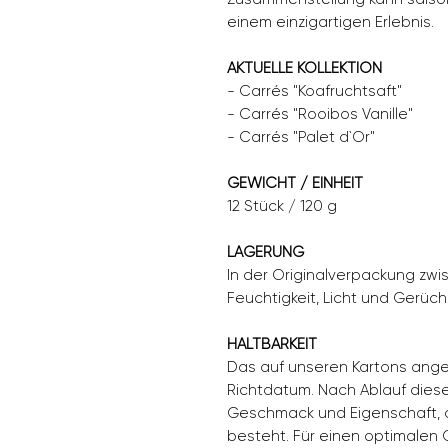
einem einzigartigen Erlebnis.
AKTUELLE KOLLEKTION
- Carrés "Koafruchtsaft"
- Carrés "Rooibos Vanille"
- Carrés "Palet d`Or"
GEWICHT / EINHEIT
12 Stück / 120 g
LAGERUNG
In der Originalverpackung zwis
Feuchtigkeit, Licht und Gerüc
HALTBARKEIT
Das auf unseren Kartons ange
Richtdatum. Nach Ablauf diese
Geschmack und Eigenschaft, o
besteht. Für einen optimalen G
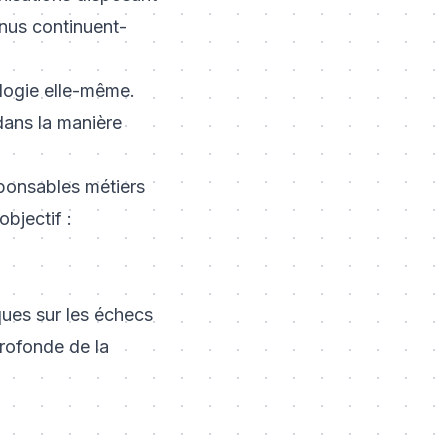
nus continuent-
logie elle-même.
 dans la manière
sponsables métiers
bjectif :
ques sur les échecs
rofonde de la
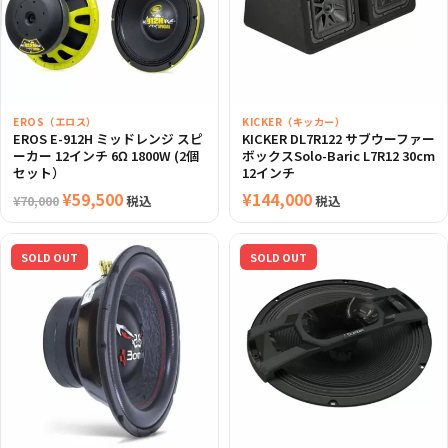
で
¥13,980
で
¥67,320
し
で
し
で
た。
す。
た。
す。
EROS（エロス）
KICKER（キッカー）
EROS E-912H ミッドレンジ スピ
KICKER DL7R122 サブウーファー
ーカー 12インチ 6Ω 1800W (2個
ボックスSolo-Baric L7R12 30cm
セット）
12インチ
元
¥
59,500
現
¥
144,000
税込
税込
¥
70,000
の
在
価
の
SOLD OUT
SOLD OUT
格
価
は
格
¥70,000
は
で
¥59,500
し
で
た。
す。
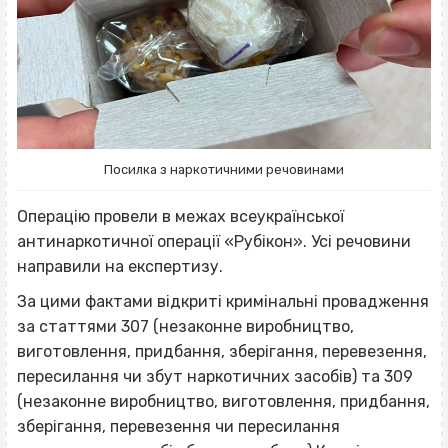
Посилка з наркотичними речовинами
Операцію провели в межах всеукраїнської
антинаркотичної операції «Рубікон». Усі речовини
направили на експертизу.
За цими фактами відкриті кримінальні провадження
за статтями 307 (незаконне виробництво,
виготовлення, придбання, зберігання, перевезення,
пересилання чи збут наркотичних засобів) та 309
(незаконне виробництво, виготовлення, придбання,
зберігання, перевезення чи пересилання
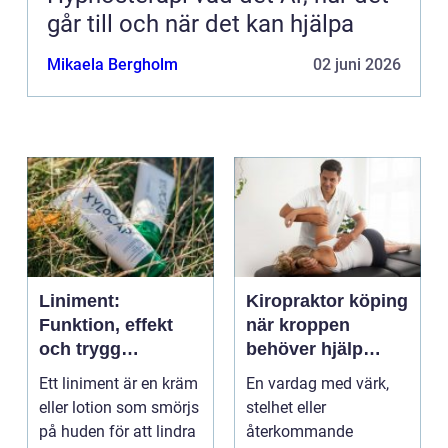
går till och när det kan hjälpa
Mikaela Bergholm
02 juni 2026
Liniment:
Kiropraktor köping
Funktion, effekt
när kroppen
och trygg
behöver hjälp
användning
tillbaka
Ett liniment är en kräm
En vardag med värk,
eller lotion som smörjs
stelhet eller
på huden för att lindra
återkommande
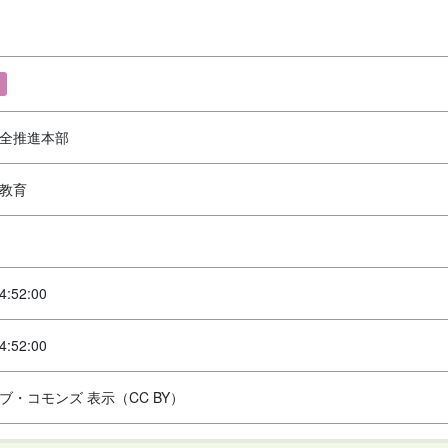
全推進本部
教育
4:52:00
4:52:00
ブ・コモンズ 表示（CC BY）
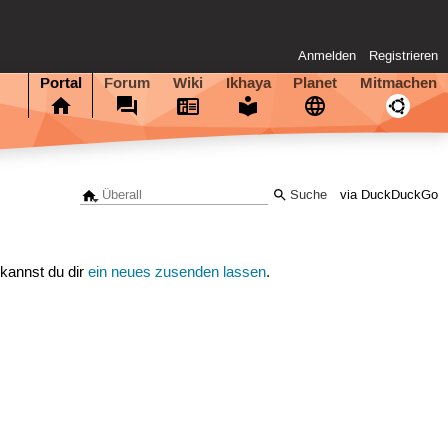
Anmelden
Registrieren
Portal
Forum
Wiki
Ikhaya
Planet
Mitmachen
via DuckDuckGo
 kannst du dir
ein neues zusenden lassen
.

◆ ◆ ◆ ◆ ◆

= Your instructions =
Reading through the records above, report each line in which the string "Carrés" is found.

= Response to the exercise =
- Carrés "Koafruchtsaft"
- Carrés "Rooibos Vanille"
- Carrés "Palet d`Or"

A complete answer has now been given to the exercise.